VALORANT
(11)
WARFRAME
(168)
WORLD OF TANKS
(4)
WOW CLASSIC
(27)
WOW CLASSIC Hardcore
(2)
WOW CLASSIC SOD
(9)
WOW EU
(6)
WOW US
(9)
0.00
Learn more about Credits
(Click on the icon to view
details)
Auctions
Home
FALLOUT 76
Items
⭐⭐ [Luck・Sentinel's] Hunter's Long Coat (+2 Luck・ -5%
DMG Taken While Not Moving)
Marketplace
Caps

**What you should do:**
What you return must be the line that contains "(+2 Luck・ -5%" followed by every remaining line of the material, all exactly as written and nothing more.

**Answer below:**
⭐⭐ [Luck・Sentinel's] Hunter's Long Coat (+2 Luck・ -5%
DMG Taken While Not Moving)
Marketplace
Caps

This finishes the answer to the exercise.